* Problem:
Below are the records; collect from them each line containing the string "rect".

* Collected data:
=======

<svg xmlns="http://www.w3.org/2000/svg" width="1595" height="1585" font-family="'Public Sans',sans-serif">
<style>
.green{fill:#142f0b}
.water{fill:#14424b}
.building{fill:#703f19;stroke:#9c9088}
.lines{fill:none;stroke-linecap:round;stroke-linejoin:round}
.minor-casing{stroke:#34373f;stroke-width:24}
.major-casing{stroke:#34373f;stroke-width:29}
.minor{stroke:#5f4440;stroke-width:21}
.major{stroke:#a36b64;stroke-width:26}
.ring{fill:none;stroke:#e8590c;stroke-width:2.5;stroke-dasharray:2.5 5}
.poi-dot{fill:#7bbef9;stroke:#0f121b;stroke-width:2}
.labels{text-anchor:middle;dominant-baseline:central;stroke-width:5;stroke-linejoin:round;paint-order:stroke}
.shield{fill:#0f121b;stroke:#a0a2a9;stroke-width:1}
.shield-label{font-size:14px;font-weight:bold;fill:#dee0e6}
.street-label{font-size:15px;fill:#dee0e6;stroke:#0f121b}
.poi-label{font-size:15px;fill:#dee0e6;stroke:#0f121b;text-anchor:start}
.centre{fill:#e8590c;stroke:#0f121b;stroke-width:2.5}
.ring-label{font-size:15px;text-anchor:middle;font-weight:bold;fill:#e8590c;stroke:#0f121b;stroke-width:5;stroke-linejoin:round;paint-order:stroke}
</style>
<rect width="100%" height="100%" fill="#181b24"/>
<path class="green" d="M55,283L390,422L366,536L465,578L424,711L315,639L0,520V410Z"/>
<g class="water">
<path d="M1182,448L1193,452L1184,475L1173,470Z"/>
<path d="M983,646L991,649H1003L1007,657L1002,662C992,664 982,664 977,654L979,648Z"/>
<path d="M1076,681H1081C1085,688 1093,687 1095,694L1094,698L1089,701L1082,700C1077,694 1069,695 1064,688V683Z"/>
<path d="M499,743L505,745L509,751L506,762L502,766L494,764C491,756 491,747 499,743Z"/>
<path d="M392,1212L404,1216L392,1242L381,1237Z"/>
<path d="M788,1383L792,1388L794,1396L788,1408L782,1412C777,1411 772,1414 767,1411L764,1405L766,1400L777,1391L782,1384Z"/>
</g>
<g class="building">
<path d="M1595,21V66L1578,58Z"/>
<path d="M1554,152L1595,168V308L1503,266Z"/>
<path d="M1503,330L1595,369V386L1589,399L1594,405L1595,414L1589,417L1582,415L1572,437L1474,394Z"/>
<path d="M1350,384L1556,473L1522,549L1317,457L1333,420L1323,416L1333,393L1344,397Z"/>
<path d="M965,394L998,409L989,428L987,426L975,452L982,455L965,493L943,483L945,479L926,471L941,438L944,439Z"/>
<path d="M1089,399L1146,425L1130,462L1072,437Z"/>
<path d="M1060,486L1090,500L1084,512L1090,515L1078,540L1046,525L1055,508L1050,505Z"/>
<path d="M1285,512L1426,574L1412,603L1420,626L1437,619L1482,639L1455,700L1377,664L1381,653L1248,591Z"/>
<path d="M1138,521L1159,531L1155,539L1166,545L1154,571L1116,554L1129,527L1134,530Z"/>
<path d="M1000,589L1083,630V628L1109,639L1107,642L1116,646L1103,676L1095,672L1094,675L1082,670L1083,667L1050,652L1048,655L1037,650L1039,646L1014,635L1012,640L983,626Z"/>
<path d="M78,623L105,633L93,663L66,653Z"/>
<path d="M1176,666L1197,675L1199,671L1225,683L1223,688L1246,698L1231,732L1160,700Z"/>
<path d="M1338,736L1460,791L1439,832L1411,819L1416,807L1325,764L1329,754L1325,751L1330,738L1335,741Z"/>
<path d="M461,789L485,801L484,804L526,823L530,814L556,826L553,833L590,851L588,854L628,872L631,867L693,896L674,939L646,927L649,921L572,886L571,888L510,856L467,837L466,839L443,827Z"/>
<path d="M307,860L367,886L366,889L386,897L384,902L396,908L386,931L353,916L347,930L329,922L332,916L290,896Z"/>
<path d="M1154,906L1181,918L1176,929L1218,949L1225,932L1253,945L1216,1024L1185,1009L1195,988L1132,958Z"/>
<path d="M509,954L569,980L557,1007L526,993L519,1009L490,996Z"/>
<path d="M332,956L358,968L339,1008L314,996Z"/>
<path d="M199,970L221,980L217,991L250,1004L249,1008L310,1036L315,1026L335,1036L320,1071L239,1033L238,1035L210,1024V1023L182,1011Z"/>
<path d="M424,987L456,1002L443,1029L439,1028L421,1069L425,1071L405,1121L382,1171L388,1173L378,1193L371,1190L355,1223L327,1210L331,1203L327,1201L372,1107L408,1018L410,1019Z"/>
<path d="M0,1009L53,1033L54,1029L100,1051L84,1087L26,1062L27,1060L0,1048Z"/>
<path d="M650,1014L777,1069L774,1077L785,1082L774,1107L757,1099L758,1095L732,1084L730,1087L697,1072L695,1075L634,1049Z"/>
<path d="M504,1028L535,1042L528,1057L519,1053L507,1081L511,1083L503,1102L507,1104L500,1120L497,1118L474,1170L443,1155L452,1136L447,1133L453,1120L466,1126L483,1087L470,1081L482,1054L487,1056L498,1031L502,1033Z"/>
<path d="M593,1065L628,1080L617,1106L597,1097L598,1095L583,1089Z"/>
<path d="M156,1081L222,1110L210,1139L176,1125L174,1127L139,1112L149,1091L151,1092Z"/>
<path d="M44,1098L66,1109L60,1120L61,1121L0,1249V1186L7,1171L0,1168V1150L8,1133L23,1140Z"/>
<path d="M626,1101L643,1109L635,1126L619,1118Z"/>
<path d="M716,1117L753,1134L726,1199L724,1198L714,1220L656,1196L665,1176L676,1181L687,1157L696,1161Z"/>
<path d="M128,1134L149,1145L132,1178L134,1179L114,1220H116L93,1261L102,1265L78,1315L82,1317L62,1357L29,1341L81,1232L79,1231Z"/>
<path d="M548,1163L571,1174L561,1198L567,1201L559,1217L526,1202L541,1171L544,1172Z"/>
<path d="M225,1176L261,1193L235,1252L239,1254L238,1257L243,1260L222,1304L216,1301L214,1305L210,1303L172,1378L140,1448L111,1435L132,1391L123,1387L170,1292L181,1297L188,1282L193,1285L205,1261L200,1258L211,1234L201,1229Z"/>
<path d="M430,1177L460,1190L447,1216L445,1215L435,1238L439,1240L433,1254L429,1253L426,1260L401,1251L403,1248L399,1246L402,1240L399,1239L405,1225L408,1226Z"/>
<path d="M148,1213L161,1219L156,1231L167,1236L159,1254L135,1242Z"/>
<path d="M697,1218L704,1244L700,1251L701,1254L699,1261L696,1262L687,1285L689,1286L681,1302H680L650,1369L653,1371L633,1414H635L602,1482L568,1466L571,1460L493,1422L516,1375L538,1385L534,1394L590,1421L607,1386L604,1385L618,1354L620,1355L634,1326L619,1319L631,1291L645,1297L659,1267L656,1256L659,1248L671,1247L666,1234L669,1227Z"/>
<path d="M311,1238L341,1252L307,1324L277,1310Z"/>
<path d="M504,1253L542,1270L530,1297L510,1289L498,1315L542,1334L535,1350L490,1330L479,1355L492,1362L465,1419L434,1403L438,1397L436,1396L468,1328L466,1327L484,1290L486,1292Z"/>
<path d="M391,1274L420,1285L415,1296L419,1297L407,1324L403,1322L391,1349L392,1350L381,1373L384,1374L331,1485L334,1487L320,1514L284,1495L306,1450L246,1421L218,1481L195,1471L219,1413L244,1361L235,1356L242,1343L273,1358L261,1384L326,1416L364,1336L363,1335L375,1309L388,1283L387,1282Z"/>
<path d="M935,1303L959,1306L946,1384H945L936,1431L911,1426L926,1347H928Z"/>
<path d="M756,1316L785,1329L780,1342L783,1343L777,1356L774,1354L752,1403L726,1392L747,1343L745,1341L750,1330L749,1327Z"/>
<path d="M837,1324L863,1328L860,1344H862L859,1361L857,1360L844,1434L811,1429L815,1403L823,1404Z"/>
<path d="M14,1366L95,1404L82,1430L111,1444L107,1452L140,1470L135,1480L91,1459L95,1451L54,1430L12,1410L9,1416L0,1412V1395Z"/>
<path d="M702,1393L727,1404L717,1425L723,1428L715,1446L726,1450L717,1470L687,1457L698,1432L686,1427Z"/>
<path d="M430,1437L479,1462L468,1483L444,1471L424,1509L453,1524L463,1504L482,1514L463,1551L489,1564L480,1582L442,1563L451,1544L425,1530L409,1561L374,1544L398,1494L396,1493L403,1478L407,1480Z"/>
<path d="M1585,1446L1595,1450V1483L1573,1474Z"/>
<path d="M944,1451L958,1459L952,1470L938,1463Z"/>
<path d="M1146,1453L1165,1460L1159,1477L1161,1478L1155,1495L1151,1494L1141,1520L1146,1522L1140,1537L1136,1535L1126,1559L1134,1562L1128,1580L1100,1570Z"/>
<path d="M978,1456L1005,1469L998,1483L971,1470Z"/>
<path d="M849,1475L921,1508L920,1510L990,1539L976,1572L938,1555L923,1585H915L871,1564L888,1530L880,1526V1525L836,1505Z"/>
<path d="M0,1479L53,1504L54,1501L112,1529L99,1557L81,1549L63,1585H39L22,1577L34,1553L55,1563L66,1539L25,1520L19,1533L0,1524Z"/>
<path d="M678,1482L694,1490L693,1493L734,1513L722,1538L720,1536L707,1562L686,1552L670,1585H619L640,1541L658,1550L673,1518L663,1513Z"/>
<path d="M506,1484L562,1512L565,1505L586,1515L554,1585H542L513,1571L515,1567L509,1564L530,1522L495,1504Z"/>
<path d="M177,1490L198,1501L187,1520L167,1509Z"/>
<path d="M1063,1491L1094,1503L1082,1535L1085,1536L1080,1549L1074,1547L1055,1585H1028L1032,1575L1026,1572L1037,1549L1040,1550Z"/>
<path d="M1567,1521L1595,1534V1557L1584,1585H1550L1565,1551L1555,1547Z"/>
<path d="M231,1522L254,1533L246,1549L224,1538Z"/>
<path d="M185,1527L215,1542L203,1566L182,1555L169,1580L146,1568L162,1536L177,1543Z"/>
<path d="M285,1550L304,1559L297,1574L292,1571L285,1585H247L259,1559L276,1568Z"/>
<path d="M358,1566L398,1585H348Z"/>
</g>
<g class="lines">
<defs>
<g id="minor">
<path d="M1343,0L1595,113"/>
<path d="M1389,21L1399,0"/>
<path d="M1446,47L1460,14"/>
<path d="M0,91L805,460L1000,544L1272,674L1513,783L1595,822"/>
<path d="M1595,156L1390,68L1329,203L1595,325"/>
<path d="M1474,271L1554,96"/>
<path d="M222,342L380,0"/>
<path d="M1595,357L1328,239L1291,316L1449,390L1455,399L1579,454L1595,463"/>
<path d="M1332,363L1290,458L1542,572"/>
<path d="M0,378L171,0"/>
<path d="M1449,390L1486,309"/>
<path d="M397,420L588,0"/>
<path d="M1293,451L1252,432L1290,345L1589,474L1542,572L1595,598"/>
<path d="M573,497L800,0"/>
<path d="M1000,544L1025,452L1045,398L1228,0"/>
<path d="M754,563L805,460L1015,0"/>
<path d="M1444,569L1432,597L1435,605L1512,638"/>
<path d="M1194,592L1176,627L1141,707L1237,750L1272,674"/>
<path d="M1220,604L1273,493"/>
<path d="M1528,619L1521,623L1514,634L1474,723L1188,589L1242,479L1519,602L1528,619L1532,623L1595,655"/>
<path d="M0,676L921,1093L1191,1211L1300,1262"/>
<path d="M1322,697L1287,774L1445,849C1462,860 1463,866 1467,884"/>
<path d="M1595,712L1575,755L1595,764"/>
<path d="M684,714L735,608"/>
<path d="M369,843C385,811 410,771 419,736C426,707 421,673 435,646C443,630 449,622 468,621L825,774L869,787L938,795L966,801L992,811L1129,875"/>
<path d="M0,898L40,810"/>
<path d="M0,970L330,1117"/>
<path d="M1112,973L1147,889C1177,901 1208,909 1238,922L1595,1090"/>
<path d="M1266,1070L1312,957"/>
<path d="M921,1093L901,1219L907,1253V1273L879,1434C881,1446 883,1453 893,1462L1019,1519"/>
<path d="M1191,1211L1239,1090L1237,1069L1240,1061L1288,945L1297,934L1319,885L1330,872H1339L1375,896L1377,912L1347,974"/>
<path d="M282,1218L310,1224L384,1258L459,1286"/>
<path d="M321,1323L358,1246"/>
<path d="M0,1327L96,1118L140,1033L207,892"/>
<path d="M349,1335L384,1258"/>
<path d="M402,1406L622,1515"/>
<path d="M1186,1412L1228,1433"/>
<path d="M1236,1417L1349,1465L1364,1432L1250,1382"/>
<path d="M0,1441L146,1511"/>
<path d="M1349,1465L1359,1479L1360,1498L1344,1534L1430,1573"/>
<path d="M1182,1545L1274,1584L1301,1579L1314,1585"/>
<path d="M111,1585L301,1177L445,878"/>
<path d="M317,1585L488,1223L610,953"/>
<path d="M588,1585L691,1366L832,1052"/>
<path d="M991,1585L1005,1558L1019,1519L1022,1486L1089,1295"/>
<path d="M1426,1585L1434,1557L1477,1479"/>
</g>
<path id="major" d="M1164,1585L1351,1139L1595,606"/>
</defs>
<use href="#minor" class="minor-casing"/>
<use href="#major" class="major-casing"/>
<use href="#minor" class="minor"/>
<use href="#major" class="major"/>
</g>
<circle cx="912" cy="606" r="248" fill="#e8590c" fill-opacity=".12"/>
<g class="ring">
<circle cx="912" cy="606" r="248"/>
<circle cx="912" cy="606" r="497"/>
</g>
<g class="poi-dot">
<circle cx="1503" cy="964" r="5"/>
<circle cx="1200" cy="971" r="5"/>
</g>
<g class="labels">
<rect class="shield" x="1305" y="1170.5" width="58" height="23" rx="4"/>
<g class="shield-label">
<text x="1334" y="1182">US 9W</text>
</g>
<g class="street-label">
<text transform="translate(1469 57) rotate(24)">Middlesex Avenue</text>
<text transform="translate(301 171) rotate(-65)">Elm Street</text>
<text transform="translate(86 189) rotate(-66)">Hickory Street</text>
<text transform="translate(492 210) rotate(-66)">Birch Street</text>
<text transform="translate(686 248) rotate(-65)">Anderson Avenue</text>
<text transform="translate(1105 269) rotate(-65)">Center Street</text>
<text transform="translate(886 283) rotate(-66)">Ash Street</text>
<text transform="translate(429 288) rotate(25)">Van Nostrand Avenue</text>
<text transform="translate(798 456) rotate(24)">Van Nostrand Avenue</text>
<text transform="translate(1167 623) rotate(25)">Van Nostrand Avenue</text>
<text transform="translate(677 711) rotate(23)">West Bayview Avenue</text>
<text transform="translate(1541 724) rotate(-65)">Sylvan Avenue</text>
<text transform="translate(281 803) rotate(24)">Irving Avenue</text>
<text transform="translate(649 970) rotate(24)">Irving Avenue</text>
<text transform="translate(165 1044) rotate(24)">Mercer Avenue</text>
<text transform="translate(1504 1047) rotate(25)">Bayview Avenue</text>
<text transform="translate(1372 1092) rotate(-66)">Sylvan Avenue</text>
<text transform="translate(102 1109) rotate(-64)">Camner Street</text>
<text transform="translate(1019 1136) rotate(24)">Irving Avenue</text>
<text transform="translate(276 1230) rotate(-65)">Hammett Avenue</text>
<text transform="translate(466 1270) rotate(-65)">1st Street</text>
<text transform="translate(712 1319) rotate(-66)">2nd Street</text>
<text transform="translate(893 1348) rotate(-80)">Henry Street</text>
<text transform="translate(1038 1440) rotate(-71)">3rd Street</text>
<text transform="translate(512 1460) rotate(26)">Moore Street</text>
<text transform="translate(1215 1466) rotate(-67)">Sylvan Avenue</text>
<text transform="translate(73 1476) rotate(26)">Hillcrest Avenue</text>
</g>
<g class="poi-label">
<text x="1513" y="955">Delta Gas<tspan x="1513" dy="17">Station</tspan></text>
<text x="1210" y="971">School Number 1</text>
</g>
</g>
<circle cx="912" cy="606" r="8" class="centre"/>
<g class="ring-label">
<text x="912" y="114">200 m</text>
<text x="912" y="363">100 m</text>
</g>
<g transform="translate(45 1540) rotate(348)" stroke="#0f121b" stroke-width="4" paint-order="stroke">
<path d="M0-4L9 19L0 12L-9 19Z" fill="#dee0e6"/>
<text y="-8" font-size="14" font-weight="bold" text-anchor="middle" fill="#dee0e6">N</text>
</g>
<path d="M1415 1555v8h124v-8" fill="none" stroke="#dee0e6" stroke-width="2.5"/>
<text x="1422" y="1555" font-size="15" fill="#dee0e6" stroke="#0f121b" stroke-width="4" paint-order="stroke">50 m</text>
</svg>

=======

* Your response:
<rect width="100%" height="100%" fill="#181b24"/>
<rect class="shield" x="1305" y="1170.5" width="58" height="23" rx="4"/>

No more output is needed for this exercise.